Category: Jovial June

  • Post Conformity

    The funny thing about semi-retirement is that while one is still not completely decoupled from the workforce, I have noticed there is a marked volume of indifference that I am able to cultivate and nurture with regards to the performative creativity that I once did when I was younger.

    I can paint for the sake of painting.

    I can sketch things that are interesting to me.

    I can take photos of curious and interesting things.

    And I can do all these things not worrying that it somehow doesn’t fit perfectly into a portfolio or a personal brand.

    The ironic thing, this dismissal of external validation and approval, this refusal to fit into a box for some generic employer evaluation that might skim through these works in the future to see if I’m a good fit for their open job, means that I am probably producing better—or at least more authentic—art.

    It’s one of those lessons that takes a lifetime of creative output to learn and embrace, and once discovered is probably something that would have benefited me vastly more than I realized at the start of my career.

    Honed skills are great, but voice and authenticity are the work of a lifetime, after all.

  • Green Echoes

    I went to the park to sketch the other day. It was a whim. I wasn’t planning it, but the moment arose and I grabbed onto it. 

    I got there, set up, and pulled my collection of pens from my bag.

    All but one pen was dry.

    And the only pen that was not dry was a thick, green-inked brush pen.

    Let me add to this tale of artistic frustration that my pen of choice is usually a black ink fine-liner. This is pretty much the opposite of that is a clunky green ink shading pen—a pen that I really only brought along because I thought I might get bold enough to add a splash of colour to my spring-inspired sketch, whatever that might have been.

    Yet there I was, sitting in the park having added a few lines of black to the page before the blank ink fully failed and, well, I needed to finish the sketch.

    Art, I truly believe, is as much story as it is product. The best art, the best photos, the best music, and the best anything is threaded through with an artistic narrative that gives it meaning beyond the final product. Polishing a perfect piece of art that has no story behind it may work for adding commercial value, but artistic value?

    Less so. Arguably.

    Admittedly, the story of my dried up pen collection is not the best story, and my minor inconvenience is hardly a tale of hardship worthy of the ages… but the story of why I now have a clunky sketch made with a green-hued felt brush in my sketchbook is arguably better than the sketch itself. 

    That alone is worth it.

  • Artificial Audience

    I’m writing this on the day that Google died.

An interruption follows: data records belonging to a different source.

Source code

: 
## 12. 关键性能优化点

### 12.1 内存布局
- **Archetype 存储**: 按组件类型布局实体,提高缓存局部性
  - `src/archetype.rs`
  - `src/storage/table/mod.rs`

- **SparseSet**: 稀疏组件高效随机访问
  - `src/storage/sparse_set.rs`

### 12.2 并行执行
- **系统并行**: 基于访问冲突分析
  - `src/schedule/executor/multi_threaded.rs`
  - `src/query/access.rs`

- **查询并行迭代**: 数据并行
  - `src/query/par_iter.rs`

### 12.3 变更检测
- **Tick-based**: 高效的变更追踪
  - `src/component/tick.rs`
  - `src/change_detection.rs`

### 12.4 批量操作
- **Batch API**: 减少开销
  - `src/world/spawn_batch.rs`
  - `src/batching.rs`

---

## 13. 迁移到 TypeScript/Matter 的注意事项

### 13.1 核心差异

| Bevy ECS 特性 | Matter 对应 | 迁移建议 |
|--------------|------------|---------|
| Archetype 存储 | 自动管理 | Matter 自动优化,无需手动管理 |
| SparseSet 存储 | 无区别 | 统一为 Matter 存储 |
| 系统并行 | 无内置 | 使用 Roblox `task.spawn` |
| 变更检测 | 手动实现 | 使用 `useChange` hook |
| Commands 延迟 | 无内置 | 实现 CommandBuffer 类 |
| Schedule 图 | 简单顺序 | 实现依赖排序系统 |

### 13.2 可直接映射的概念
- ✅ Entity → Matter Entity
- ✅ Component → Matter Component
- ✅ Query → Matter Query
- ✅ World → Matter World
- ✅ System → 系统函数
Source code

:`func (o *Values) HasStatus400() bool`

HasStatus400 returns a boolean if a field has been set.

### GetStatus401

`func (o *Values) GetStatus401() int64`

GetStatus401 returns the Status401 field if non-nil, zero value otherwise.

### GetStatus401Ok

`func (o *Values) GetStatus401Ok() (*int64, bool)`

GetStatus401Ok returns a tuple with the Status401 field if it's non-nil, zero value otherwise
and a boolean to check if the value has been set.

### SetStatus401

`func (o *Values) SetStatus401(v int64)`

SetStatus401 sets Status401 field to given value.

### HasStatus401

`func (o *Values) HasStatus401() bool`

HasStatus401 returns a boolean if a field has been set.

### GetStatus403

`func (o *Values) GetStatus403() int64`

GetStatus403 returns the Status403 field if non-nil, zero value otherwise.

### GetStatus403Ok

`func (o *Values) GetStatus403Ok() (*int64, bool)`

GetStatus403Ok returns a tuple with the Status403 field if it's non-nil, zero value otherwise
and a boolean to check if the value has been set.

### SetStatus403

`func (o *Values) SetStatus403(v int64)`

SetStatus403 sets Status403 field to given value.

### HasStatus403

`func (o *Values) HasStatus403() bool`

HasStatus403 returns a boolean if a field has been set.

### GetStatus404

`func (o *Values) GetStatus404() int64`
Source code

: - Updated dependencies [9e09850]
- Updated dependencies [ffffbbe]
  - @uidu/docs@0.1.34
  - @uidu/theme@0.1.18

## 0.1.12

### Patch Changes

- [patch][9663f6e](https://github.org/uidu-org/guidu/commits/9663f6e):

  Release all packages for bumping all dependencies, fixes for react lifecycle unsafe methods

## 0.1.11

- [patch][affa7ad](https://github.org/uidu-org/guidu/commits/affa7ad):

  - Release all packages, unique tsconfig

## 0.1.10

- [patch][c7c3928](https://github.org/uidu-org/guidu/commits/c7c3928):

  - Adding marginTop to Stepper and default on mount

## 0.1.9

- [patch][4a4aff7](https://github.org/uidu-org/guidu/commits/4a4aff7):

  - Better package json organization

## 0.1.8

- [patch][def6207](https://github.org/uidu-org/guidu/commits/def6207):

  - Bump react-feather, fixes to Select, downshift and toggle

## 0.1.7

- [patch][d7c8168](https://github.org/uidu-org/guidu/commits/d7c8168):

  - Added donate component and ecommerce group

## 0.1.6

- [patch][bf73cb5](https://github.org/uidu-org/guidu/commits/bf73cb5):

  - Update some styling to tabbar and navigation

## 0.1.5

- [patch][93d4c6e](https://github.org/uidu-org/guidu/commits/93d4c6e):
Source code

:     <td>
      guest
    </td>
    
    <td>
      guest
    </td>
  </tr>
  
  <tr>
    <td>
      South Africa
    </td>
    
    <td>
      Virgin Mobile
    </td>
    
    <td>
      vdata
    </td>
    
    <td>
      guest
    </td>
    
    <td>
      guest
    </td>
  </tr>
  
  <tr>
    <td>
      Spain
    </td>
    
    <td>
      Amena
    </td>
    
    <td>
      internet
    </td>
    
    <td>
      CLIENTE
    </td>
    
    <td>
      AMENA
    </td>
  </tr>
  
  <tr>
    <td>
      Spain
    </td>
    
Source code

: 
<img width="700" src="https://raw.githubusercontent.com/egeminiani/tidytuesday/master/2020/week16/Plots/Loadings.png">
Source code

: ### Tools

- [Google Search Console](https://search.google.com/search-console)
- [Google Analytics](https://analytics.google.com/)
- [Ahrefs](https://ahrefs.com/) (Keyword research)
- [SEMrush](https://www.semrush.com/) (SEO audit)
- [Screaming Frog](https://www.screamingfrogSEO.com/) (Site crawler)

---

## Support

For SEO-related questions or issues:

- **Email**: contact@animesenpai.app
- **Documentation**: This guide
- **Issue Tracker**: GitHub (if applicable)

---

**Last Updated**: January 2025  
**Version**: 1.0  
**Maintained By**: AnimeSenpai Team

    I know, I know. Google is a thriving company with years of profitability ahead of them. I should probably also disclose that I own exactly 0.0209 shares of Google currently valued at approximately eight American dollars. So, I get it. Google is probably not dead, at least not in the strictest sense of the word.

    But the company was founded on the idea of democratizing the internet by helping average people find websites built by other average people, people like me building websites like this, and as Google switches over to an AI-forward search engine that mostly summarizes answers and, as an afterthought only just might send one of those average people into a click… well, the idea of getting readers from search is basically dead in the water.

    I bring it up here and now because like most creative people who create things, we do it with the idea of sharing those things with average people. 

    If you are reading this it’s now unlikely that Google helped you find it.

    And as we increasingly commodify creativity and ever more turn to AI to be the gatekeeper of what is seen and known, it is a difficult distraction to overcome as a creative human being wondering what it is even the point of making stuff.

    It’s not wrong to feel that way. I have felt that way a lot lately.

    All I can say is that I also feel it is worth it to keep making stuff, sharing stuff, and looking past the gatekeepers of what was for a moment—but is no longer—the most democratic creative outlet humanity had ever built.

  • Poise Purpose

    Three years prior to writing these words I was on the brink of a huge professional change.

    I’ve made a lot of excuses for that change over the span of time that followed it, but it was locked in step with the topic of this category of writing: finding purpose and keeping ones poise, and the side effects of failing in either or both.

    This isn’t a self-help blog, but it is very much the reflective writings of a guy who burnt out hard at his career because of a lot of big ideas that are in lockstep with both professional poise and purpose: that for many a job is a job, your salary could always be higher but you get the work done—but also that for many of us finding meaning and an honest life in our work can be an essential part of the balance.

    Burnout follows when that balance fails. And that balance is more precarious than ever when one pursues work that is already heavily skewed towards purpose and meaning, like creative pursuits, and away from salary and strict process, like creative pursuits.

    That doesn’t need to be a fatal blow to those efforts. At least, I think so.

    Under the category of Poise & Purpose I’ll be writing more on this topic as the months wear on.